No caso brasileiro, permanece uma sombra por detrás de tudo. É a do jogo turvo e soturno dentro das Forças Armadas. Olhando a longo termo, pode-se detectar três tendências muito marcantes neste jogo. Primeiro, a contínua neutralização/expulsão de tendências “à esquerda” dentro delas. Segundo, uma tensão entre “legalistas” e “golpistas”, com ganhos e perdas para ambos os lados em diversos momentos. Terceiro, uma força que cria um amálgama capaz de manter a corporação unida em meio às tensões: quando Deodoro deu o golpe republicano (para ele mesmo uma surpresa), em 1889, inoculou no DNA delas a crença de que estavam se tornando o novo “Poder Moderador” da nação e do jogo político, como era o Imperador que depuseram. Este DNA está mais que vivo e permanece ainda hoje como um fator de coesão corporativa dentro delas.

Uma lição contundente dos golpes brasileiros da Segunda Guerra para cá é que num país de tamanho porte como o nosso, combinando complexidade extrema com fragmentação política, dentro de uma conspiração proliferam várias conspirações. Um efeito disto é que os golpes tendem a abrir a porteira do imprevisível, devorando seus corifeus. O golpe de 1964 devorou seu corifeu maior, Carlos Lacerda, e no apagar das luzes expeliu sua mistura de Rasputin e Richelieu, Golbery. A tentativa do Mensalão abateu parte da cúpula petista, mas devorou também seu oficiante e coroinha, Roberto Jefferson. Não favoreceu em nada seu sumo-sacerdote, Joaquim Barbosa. O desferido contra Dilma engoliu seu principal executante, Eduardo Cunha. Por fim, o golpe preventivo contra Lula em 2018 levou às cordas o juiz que o organizou e presidiu, Sérgio Moro.

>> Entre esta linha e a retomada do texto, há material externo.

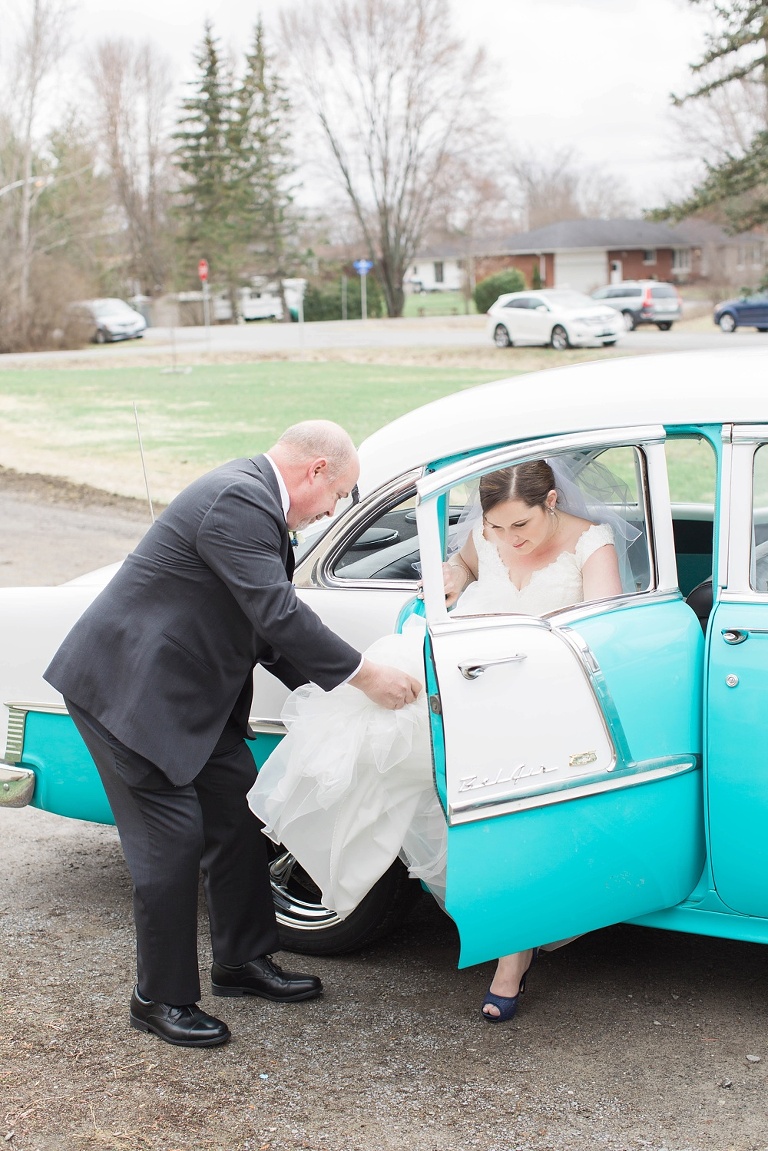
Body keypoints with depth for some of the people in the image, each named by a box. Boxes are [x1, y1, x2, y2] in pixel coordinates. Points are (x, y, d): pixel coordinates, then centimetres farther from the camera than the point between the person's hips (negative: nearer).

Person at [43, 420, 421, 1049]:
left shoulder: (252, 497, 11)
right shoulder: (238, 502, -22)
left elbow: (260, 627, 15)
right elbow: (277, 613, -27)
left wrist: (330, 684, 7)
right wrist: (363, 674, -20)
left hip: (190, 693, 11)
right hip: (128, 688, -11)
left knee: (238, 811, 13)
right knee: (172, 838, -5)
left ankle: (243, 961, 27)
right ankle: (161, 999, 10)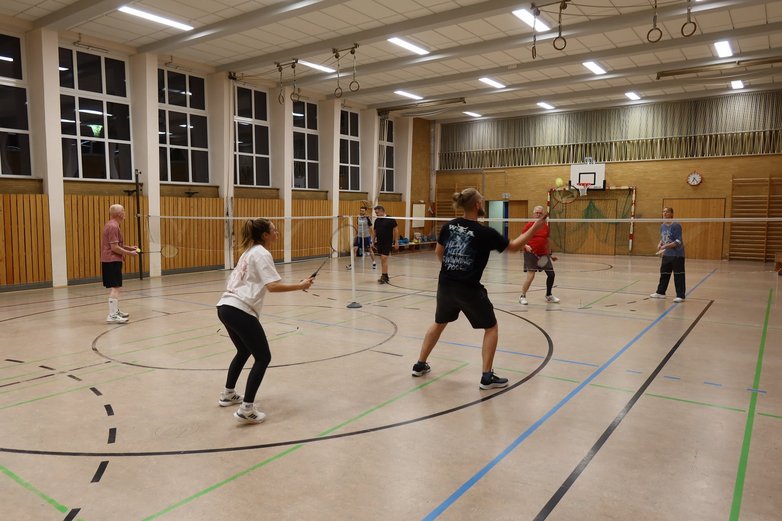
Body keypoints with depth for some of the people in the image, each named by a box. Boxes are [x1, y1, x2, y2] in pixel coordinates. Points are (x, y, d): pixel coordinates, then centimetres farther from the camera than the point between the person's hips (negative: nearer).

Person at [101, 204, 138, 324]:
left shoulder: (111, 225, 16)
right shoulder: (113, 226, -16)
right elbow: (114, 248, -20)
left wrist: (129, 247, 16)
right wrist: (129, 253, -14)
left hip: (109, 261, 11)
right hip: (112, 261, -11)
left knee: (116, 288, 19)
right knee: (115, 288, -11)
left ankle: (116, 311, 30)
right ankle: (112, 315, -12)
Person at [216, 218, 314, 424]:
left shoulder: (250, 251, 19)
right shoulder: (262, 253, -8)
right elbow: (273, 286, -19)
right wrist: (300, 286, -13)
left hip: (225, 307, 10)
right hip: (240, 311, -10)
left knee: (243, 351, 28)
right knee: (263, 358, -2)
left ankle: (228, 394, 41)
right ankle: (246, 410, -4)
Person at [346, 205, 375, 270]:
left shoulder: (367, 218, -9)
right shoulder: (358, 218, 4)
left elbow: (370, 228, -7)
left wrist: (371, 238, -10)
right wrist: (356, 235, 16)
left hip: (366, 236, -4)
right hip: (359, 236, 4)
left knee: (370, 250, 8)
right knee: (354, 249, -7)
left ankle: (374, 263, 24)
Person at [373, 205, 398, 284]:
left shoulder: (390, 219, -8)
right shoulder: (377, 220, 9)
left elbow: (395, 230, -6)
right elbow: (375, 231, 17)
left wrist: (396, 242, -9)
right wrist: (374, 241, 13)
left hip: (387, 242, -6)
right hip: (379, 243, 6)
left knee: (384, 259, -12)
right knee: (382, 260, 9)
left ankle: (384, 276, -9)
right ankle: (385, 276, 18)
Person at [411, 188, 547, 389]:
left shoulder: (449, 226, 1)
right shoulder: (485, 232, -13)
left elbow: (438, 252, 14)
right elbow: (513, 246, -1)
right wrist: (534, 228, 7)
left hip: (445, 285, 6)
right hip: (469, 290, -5)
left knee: (439, 323, 27)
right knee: (491, 328, 13)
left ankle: (420, 365, 34)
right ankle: (487, 377, 12)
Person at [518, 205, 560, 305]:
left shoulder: (546, 227, 9)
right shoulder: (529, 225, -5)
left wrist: (550, 254, 21)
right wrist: (526, 246, -23)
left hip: (543, 254, 5)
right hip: (531, 253, -5)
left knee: (551, 274, 7)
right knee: (531, 276, -13)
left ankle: (549, 296, 29)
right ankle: (522, 296, 4)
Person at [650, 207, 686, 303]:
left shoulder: (676, 226, -14)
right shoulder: (662, 226, 8)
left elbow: (678, 241, -19)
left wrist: (666, 246, -25)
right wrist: (660, 244, -2)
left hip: (677, 255, -7)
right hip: (666, 254, 7)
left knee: (678, 275, -3)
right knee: (664, 274, 15)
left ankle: (680, 296, 2)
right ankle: (660, 292, 26)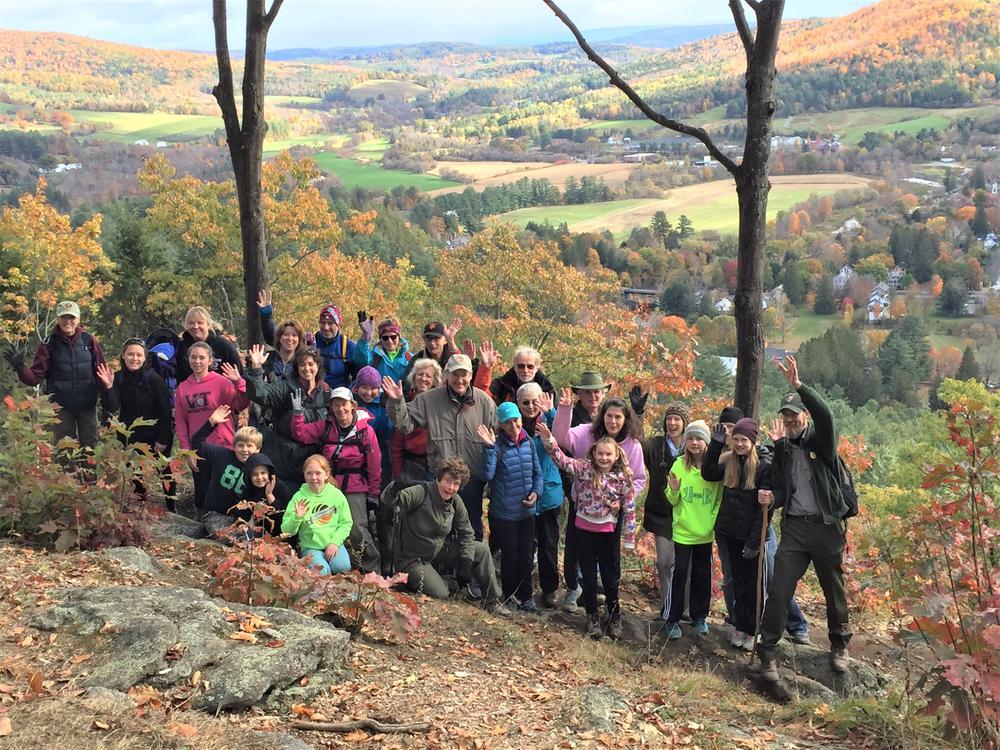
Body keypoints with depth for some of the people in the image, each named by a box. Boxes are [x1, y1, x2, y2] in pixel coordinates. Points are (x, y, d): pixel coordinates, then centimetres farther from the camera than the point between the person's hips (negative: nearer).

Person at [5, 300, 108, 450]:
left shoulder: (88, 339, -1)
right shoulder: (50, 343, -2)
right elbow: (35, 377, -2)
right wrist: (20, 368, -21)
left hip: (87, 405, 1)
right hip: (61, 407, -1)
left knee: (90, 445, 8)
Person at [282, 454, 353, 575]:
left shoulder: (336, 495, 0)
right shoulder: (299, 497, -4)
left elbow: (346, 523, 3)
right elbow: (287, 531, -4)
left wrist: (335, 542, -10)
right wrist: (297, 517, -23)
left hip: (334, 544, 2)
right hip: (311, 547, -2)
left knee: (342, 567, -26)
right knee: (321, 571, -30)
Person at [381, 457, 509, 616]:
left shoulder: (456, 504, -5)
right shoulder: (421, 493, -25)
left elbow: (466, 534, 4)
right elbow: (388, 501, -36)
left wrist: (465, 565, -5)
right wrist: (394, 491, -60)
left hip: (440, 552, 7)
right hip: (412, 559, -7)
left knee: (482, 550, -4)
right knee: (441, 595, -21)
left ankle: (492, 602, 8)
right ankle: (413, 580, 11)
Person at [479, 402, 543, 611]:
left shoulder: (529, 443, 1)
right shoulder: (497, 445, -12)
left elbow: (537, 472, 10)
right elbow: (488, 475, -24)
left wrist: (535, 492, -6)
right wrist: (489, 447, -30)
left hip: (527, 511, 4)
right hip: (504, 513, -4)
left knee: (526, 555, 11)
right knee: (510, 555, 7)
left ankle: (526, 596, 25)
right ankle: (509, 596, 25)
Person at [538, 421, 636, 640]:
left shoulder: (623, 477, -8)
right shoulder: (584, 468, -9)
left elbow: (630, 509, -3)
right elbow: (563, 461, -24)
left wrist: (630, 538, -2)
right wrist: (549, 440, -41)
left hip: (608, 531, 0)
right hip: (585, 529, 0)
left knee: (611, 576, 11)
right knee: (588, 576, 11)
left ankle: (614, 616, 29)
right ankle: (592, 616, 26)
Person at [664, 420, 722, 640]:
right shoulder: (679, 465, -6)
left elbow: (720, 498, 3)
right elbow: (672, 501, -1)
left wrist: (715, 520, -9)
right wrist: (674, 491, -22)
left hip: (705, 533, 1)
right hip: (683, 531, -1)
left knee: (702, 576, 12)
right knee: (680, 574, 1)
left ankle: (699, 617, 27)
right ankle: (673, 620, 11)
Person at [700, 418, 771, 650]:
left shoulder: (764, 466, -11)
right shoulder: (728, 460, 4)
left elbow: (765, 507, -12)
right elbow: (708, 473, -11)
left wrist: (754, 541, -15)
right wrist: (716, 442, -13)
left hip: (751, 535, -5)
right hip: (728, 532, 5)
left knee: (753, 585, 5)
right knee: (738, 581, 13)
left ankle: (751, 631, 12)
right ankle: (740, 627, 21)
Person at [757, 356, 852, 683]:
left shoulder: (821, 440, -1)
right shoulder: (781, 448, 10)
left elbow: (825, 415, -24)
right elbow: (780, 488, 11)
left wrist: (798, 385, -32)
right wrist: (772, 497, -13)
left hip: (826, 525, -2)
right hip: (794, 526, 2)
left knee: (834, 589, 12)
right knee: (779, 591, -7)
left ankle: (839, 646, 33)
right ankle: (767, 652, 1)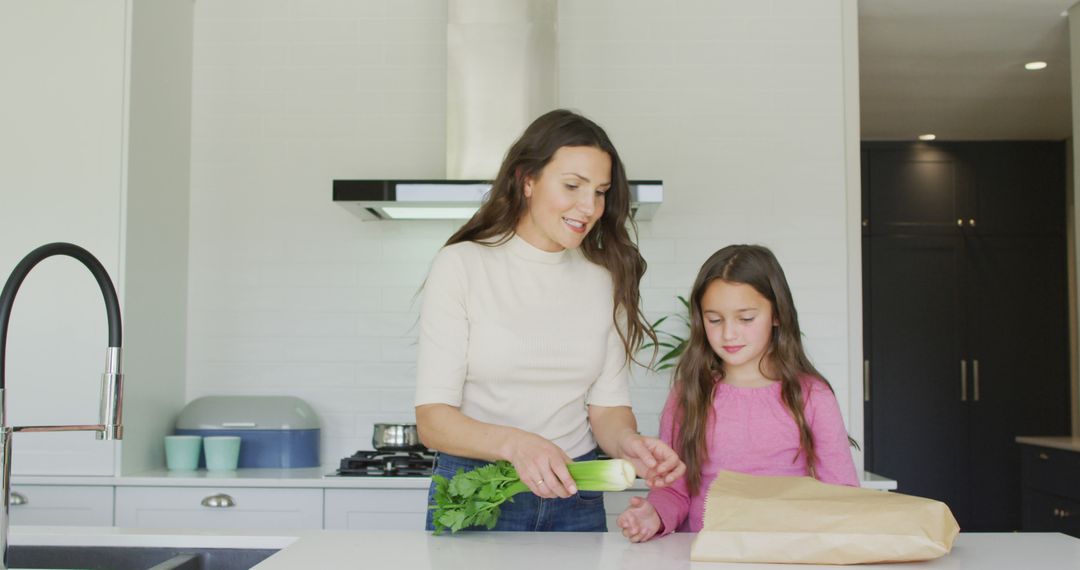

Dentre os roteiros que vêm se desenhando nas polêmicas a respeito, um que é pouco explorado é o do usurpador do Palácio do Planalto desfechá-lo e ser devorado por ele. Para conseguir criar o golpe não basta a ladainha contra as urnas eletrônicas. Vai ser necessário criar algum tipo de caos violento e institucional. Não é de todo impossível que a partir do caos instaurado uma conspiração fardada pretenda assumir o controle da situação, neutralizando as esquerdas e os milicianos ao mesmo tempo, em nome de “chamar novas eleições” dentro de algum prazo. Esse roteiro tem enormes dificuldades, qual seja, de pôr no limbo todo o sistema eleitoral brasileiro, não apenas expelir dele os “indesejáveis”.

Para ser avalizado no exterior, qualquer que seja o tipo de golpe, não basta a cumplicidade de figuras da extrema-direita europeia, nem mesmo um eventual apoio na sempre solícita direção da OEA; seria necessário um Donald Trump ou equivalente na Casa Branca; e até outubro deste ano ou mesmo janeiro de 2023 isto não estará disponível no mercado geopolítico.

Do lado antigolpe a melhor perspectiva que vem se esboçando é a de uma vitória de goleada da frente Lula/Alckmin, que consiga trazer por detrás suficiente apoio nos estados e no futuro Congresso, seja por convicção, seja por conveniências; que fortaleça a ala legalista das Forças Armadas porque uma coisa é certa: sem o apoio destas, golpe nenhum vai se sustentar. Pode causar estragos e cometer desatinos, mas não se mantém. E quando escrevo isto, quero dizer isto mesmo: Forças Armadas. Não se trata apenas de polícias ou milícias, fardadas ou não.

O que sairá de tudo isto? Repito: quem souber com certeza a resposta, das duas uma, ou tem uma bola de cristal muito poderosa, ou está chegando diretamente do futuro.

 

Flávio Aguiar, jornalista e escritor, é professor aposentado de literatura brasileira na USP. Autor, entre outros livros, de Crônicas do mundo ao revés (Boitempo).